Stone’un politik filmlerinin ortak özelliği, Amerikan tarihini bir kahramanlık öyküsü olarak değil, komplo, hırs ve pişmanlıklarla dolu bir insanlık hikayesi olarak ele almasıdır. Sonraki yıllarda çektiği Savages (2012) ve Snowden (2016) filmleri de, Stone’un güncel politik ve ahlaki meselelere ilgisinin sürdüğünü gösterir. Özellikle Snowden’de, dijital çağın yeni paranoyasını, gözetlenmenin, mahremiyetin yok olmasını ve bilgi gücünün tehlikesini merkezine almıştır.

Olive Stone'un anlatım dili sıklıkla yoğun montaj, arşiv görüntüleri, çoklu bakış açıları ve teatral diyaloglarla örülüdür. Gerçekle kurgu arasındaki sınırı belirsizleştirerek, izleyiciyi düşünmeye, hatta sorgulamaya zorlar. Stone’un buradaki amacı aslında sadece hikaye anlatmak değil, izleyiciyi rahatsız etmektir. Çünkü onun sinemasında rahatsızlık, farkındalığın ilk adımıdır diyebiliriz.

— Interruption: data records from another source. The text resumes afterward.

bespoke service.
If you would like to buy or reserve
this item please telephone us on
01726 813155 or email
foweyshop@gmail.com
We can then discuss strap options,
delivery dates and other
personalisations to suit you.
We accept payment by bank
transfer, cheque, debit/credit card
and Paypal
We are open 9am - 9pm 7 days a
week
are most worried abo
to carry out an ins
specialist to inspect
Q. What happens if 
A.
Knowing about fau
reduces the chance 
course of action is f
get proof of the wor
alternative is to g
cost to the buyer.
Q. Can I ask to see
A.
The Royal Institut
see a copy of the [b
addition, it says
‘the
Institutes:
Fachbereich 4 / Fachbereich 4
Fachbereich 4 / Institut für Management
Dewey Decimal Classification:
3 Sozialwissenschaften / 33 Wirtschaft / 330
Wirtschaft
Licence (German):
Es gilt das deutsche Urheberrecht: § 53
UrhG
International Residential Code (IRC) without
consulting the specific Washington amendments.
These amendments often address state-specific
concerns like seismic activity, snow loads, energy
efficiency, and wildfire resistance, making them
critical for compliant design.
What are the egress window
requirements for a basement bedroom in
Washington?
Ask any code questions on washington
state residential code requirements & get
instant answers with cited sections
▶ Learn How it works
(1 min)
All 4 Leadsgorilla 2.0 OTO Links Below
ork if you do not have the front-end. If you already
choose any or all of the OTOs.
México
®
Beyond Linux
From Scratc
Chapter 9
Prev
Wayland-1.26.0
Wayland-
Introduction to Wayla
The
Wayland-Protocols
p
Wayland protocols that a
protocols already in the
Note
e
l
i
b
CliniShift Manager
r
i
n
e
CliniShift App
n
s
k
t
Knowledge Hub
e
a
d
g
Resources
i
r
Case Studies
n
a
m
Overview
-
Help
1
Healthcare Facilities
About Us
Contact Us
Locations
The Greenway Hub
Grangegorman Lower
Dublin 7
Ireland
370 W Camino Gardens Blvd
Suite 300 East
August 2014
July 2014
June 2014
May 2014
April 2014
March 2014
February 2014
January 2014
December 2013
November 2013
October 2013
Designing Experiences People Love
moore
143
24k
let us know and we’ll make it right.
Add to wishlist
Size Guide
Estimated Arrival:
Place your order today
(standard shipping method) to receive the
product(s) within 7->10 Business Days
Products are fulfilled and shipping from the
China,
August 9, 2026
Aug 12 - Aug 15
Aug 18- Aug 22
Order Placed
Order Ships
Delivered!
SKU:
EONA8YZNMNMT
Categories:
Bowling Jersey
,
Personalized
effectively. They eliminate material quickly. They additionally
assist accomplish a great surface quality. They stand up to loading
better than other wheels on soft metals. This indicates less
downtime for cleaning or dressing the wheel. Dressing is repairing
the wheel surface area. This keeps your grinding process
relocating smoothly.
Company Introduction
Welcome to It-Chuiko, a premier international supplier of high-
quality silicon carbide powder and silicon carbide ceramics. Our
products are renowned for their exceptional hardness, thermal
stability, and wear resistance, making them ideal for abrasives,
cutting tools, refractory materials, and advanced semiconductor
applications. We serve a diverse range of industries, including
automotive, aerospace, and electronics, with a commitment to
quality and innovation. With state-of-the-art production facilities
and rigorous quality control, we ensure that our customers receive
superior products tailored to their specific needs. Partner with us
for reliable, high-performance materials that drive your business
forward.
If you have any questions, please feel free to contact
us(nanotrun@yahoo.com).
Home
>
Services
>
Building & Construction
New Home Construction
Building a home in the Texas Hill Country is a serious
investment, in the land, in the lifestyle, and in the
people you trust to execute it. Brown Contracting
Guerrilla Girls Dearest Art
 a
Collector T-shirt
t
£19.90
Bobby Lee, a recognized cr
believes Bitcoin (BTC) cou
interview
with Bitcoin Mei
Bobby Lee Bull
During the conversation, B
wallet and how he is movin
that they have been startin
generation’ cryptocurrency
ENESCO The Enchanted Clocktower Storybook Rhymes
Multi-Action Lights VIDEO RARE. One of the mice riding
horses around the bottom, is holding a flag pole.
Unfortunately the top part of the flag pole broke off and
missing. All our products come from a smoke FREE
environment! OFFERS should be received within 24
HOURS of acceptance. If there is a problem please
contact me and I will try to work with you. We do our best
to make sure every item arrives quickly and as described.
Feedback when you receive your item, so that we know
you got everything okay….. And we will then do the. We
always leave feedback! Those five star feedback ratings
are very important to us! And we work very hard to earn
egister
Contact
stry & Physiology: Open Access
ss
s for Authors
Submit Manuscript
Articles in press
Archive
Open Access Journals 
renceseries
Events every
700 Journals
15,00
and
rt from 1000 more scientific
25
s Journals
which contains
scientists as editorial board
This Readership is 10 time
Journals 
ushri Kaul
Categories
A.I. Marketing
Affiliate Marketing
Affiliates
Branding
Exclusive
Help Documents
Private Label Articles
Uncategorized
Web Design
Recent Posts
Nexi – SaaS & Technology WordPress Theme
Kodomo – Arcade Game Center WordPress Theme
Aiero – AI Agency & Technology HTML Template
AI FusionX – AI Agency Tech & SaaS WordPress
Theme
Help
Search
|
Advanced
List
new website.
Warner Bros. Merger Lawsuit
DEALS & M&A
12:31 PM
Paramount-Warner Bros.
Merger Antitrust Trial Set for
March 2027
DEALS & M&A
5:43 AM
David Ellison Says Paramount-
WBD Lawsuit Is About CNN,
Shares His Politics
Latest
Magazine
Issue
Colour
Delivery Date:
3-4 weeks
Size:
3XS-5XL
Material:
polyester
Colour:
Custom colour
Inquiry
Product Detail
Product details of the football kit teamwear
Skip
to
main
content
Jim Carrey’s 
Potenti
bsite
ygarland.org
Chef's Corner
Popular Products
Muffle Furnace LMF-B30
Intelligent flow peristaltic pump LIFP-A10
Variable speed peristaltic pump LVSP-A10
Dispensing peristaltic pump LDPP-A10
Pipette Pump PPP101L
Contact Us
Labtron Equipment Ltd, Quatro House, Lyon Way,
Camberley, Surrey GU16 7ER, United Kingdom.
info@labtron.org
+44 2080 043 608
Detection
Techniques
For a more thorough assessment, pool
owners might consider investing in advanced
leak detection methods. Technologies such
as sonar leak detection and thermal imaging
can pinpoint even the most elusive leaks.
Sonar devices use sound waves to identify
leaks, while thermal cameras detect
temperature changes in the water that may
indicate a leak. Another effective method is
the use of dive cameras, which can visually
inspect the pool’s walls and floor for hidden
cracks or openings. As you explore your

Buraya kadar verilen örneklerde, Oliver Stone'un, sinemada hakikati arayan, Amerikan mitolojisini paramparça eden hikayeler anlatan bir yönetmen olduğunu görürüz. Onun filmleri izleyiciye, Hollywood’un çoğu zaman kaçındığı soruları cesurca sorar: Amerika gerçekten özgürlükler ülkesi midir, yoksa kendi ideallerinin kurbanı mıdır? Savaşlar bizi kahraman mı yapar, yoksa insanlığımızı mı sorgulatır? Gerçekler kişilere göre nasıl değişir? Özetle onun sineması, bu soruların peşinden giden bir vicdan ve muhasebe sinemasıdır. Önümüzdeki günlerde Oliver Stone'un diğer filmlerini de daha detaylı incelemek üzere iyi haftalar.